Air France flight AF447 plunged into the Atlantic during a storm on June 1, 2009, after the plane's Pitot tubes – which enable pilots to monitor their speed – malfunctioned
The sources said the magistrates had ordered that manslaughter charges be brought against both Airbus and Air France be dropped.
The main association of victims' families called the decision an “insult to the memory of the victims” and announced plans to appeal.
The crash was the worst in Air France's history and prompted much soul-searching about pilot training after it emerged that one of the co-pilots reacted incorrectly when the plane stalled after the speed sensors froze over
It took two years to find the wreckage of the Airbus A330, which was eventually located by remote-controlled submarines at a depth of 3,900 metres.
Magistrates later charged Air France and Airbus with manslaughter, but prosecutors in July recommended that only the airline face trial.

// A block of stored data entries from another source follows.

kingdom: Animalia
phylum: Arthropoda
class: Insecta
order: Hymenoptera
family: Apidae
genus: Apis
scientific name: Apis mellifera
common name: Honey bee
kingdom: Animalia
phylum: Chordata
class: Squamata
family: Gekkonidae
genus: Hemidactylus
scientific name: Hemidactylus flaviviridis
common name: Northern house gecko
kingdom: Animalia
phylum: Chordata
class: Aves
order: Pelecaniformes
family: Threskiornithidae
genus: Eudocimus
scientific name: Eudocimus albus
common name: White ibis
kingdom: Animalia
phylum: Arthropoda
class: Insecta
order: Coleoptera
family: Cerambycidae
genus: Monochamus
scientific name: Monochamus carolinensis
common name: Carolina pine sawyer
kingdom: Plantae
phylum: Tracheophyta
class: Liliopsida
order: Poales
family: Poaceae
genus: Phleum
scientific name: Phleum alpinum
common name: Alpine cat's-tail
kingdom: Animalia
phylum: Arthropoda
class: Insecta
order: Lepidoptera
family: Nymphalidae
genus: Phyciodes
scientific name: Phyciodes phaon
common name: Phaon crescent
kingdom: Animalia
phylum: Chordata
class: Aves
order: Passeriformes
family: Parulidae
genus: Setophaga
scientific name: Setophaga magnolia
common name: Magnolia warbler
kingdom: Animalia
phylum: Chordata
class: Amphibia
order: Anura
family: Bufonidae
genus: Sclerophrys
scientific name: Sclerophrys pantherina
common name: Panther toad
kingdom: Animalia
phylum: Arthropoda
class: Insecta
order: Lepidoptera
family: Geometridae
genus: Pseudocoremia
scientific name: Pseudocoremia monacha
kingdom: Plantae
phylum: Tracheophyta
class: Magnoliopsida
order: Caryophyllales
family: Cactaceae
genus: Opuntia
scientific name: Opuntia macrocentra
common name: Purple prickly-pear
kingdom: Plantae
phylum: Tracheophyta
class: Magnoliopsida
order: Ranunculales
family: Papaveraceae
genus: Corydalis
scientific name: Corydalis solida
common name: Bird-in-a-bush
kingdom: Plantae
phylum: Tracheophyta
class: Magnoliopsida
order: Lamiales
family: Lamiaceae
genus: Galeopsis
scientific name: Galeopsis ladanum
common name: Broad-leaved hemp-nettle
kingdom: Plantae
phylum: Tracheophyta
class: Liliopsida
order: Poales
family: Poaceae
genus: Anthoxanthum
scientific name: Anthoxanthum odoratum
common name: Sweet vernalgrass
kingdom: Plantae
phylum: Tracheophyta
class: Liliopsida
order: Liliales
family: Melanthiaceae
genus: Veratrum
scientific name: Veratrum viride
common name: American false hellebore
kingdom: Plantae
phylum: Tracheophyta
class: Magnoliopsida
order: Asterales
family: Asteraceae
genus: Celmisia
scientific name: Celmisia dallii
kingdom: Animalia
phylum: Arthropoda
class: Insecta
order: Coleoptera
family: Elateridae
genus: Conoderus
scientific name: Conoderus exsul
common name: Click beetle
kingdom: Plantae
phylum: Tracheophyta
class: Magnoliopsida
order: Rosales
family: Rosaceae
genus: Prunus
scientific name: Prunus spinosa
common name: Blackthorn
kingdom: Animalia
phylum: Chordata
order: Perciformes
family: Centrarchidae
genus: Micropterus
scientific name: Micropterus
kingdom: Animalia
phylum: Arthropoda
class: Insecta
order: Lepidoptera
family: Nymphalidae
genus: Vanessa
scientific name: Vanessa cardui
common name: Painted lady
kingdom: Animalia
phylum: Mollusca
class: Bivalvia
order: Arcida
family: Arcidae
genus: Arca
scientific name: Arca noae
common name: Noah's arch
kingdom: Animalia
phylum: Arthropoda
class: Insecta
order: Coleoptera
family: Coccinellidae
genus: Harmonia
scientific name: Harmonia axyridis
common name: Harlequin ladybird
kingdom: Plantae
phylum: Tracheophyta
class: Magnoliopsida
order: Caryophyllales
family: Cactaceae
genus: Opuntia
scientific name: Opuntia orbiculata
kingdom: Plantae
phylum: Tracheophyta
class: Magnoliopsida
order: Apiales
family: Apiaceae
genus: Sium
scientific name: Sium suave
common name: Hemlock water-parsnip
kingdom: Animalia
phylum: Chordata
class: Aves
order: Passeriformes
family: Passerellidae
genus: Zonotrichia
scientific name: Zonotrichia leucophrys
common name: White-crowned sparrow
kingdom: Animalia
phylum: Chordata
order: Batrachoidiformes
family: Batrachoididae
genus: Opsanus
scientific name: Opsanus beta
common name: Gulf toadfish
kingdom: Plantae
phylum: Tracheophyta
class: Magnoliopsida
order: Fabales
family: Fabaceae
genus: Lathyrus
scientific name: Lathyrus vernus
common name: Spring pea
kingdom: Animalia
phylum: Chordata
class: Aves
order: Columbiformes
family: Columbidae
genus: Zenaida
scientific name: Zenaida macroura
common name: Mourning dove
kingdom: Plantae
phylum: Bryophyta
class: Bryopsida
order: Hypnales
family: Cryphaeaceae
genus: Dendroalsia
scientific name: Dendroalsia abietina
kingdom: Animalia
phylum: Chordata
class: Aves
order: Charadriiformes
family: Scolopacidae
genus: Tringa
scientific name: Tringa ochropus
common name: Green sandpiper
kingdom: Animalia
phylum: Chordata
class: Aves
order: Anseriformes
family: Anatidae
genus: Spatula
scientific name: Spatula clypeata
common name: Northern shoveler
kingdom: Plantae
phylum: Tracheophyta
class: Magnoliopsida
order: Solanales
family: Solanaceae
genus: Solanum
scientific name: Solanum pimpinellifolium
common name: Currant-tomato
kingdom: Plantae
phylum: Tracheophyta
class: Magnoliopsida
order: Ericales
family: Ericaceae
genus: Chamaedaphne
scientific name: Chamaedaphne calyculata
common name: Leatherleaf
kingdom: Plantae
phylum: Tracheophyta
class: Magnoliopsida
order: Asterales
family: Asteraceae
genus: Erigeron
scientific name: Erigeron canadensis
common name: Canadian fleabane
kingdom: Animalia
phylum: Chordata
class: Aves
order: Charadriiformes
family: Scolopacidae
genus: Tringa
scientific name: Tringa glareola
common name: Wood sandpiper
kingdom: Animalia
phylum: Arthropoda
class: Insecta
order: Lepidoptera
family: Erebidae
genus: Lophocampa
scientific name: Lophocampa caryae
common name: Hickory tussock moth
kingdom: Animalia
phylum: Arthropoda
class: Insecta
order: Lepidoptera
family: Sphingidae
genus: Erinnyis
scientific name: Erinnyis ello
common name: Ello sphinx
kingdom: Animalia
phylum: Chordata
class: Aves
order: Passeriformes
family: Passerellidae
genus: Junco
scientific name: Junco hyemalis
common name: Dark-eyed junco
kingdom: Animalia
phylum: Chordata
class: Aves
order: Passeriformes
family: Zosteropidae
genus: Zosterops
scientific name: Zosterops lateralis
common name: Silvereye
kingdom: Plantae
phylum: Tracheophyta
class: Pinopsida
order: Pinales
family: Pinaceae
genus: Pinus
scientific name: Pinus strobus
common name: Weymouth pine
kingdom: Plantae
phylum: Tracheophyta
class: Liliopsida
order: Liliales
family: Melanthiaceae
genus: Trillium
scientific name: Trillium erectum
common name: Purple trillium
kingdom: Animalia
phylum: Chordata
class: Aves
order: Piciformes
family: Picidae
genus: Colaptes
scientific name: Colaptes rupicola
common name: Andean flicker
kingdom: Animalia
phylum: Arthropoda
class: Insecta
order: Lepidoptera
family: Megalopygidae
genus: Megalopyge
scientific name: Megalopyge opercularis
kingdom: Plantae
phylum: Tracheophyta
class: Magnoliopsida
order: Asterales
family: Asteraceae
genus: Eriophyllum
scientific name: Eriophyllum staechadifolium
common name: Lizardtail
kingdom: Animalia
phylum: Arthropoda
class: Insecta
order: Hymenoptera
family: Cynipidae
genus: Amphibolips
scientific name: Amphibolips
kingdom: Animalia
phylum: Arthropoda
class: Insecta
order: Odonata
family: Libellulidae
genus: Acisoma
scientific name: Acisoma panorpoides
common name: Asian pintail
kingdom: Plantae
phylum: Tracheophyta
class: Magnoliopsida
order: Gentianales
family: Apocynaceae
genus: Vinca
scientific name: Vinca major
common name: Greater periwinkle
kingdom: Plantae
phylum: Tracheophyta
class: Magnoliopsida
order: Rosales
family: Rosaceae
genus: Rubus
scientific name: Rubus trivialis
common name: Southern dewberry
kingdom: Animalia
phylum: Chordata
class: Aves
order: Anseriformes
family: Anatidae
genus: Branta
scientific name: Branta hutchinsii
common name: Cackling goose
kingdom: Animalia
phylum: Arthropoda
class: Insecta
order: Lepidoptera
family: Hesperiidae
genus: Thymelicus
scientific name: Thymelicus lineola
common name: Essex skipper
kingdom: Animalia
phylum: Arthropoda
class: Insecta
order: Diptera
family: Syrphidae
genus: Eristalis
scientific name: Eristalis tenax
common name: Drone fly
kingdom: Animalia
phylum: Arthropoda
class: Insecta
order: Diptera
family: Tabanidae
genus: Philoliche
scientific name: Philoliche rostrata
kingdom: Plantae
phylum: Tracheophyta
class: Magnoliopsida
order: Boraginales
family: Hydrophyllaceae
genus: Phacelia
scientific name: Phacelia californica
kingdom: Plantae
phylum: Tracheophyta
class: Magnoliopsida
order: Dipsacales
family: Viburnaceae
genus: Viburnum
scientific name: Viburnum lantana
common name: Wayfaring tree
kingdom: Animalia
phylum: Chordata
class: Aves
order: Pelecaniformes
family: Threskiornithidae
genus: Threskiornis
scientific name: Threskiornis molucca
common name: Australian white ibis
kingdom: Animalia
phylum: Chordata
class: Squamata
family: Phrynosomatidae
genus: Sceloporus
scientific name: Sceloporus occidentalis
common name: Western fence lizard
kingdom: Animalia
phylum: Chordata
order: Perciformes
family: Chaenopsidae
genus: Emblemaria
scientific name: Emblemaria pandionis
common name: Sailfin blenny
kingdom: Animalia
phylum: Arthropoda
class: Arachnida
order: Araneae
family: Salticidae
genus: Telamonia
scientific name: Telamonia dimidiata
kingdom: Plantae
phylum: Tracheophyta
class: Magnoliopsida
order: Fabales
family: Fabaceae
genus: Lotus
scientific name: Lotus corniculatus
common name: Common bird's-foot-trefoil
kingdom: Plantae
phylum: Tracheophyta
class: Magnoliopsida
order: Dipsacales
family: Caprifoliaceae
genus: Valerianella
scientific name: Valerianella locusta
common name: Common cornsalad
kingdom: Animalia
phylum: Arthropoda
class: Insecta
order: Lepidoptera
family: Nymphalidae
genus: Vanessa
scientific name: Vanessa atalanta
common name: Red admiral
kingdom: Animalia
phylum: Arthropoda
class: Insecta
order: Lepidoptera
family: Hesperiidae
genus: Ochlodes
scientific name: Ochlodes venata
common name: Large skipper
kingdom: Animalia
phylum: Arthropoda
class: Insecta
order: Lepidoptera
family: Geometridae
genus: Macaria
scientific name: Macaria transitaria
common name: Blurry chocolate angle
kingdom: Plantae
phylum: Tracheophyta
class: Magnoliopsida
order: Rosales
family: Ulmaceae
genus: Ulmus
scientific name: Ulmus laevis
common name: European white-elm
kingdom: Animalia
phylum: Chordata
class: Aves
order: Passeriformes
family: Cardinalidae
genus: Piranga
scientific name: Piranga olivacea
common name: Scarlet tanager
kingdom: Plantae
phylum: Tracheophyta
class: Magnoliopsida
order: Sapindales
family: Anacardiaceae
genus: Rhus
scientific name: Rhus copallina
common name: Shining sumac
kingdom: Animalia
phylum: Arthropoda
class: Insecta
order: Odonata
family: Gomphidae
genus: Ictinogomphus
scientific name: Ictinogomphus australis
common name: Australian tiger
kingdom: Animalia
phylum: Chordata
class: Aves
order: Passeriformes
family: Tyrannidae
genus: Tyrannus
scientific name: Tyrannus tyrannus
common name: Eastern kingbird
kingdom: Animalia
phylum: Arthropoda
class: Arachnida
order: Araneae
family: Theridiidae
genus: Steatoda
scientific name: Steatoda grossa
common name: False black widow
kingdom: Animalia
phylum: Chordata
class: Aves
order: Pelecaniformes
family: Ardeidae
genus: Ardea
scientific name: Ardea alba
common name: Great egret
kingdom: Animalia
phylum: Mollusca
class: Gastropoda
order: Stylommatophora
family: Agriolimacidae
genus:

The prosecutors accused Air France of negligence for failing to train its pilots about how to react if the Pitot tubes malfunctioned, after several incidents involving the sensors in the months leading up to the crash.
In such cases the magistrates leading the investigation have the final say over prosecutors, but the decision can be appealed by defence or civil plaintiffs.
Since the disaster, pilot training on dealing with unforeseen circumstances has been stepped up in France and several other countries.
Aircraft safety has been in the spotlight this year after two crashes involving the 737 MAX plane from US aircraft manufacturer Boeing, which has led to the global fleet of the aircraft being grounded as a result.